Не знаю, как все повернулась бы, выбери я иной способ поставить крест на своей разбитой жизни. Но когда непреодолимое течение потянуло вниз, я внезапно ощутила его почти одушевленным врагом, возжелавшим моей смерти. И неожиданно для себя начала бороться. Из чувства упрямства и противоречия, вспоминая науку человека, из-за которого и оказалась в объятьях Водяного. «Твоя ярость и ненависть – это тоже сила. Огромная сила. Только нужно правильно ей воспользоваться, – звучал у меня в голове самый дорогой на Земле голос. – А для этого ты должна…»

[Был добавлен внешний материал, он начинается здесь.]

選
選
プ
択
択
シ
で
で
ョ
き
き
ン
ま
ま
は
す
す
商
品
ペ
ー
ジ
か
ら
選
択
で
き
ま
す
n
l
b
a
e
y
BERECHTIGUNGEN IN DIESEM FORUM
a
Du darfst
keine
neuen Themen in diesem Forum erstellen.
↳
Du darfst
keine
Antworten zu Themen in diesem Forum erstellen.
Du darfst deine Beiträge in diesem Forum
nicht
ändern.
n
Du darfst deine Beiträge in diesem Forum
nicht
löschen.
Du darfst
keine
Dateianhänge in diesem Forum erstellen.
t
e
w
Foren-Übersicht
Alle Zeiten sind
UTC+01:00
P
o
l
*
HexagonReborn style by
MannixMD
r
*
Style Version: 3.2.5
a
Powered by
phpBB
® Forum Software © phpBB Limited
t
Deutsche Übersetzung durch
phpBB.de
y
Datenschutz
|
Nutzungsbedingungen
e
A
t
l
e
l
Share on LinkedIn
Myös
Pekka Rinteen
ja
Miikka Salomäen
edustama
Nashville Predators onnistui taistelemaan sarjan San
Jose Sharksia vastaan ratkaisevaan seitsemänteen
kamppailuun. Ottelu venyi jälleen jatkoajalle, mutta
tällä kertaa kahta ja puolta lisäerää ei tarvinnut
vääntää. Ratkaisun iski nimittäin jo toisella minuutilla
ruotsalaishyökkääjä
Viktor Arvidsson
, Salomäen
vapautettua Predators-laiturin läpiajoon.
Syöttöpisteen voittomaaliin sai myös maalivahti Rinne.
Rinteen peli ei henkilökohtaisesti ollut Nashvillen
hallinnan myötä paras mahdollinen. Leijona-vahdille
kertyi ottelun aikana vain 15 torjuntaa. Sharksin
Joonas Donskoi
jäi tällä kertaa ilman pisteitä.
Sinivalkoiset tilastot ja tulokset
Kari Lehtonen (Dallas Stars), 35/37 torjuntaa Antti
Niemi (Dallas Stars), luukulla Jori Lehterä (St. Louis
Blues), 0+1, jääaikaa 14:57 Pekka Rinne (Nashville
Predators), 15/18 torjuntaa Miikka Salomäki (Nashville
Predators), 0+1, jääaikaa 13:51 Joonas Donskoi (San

В тот раз я все сделала правильно, и впервые за долгие годы дом Водяного остался без жильца. Но с тех пор на душе гораздо спокойнее, если от воды меня отделяют, по крайней мере, несколько метров.
– Ну Ни-и-ика, – снова заныло под боком малолетнее лохнесское чудовище, окончательно разгоняя дурман памяти. – Ну прости-и-и…
– Ладно, – бормочу я, проводя ладонью по глазам, – иди в последний раз окунись, и будем собираться. Но если ты еще раз!.. Утоплю, как котенка!
– О добрейшая из добрейших телохранительниц, – стала выстебываться Эля, приходя в обычное расположение духа, и уже из воды добавила: – я всегда знала, что благодаря тебе моя смерть будет быстрой и безболезненной!
И все-таки, интересно, за что Господь Челнокова такой доченькой наказал? Наверное, было за что…
– Эх, хороша телка! – пробормотал парень, не так давно интересовавшийся содержимым чужой пляжной сумки, нехотя опуская бинокль с двенадцатикратным увеличением.
– Ты про девчонку? – сидящий рядом очкастый субъект недоверчиво хмыкнул. – На малолеток потянуло? Ну у тебя и вкусы, Мачо!
– Не-е, я про охранницу, – улыбнулся во весь рот вышеозначенный Мачо. – Я таких телок еще не трахал.
– Каких таких? – вступил в разговор третий из четырех крепких молодых людей, прячущихся в кустах, скрашивая долгие часы наблюдения с помощью скрытой в черном полиэтиленовом пакете батареи «джин-тоников».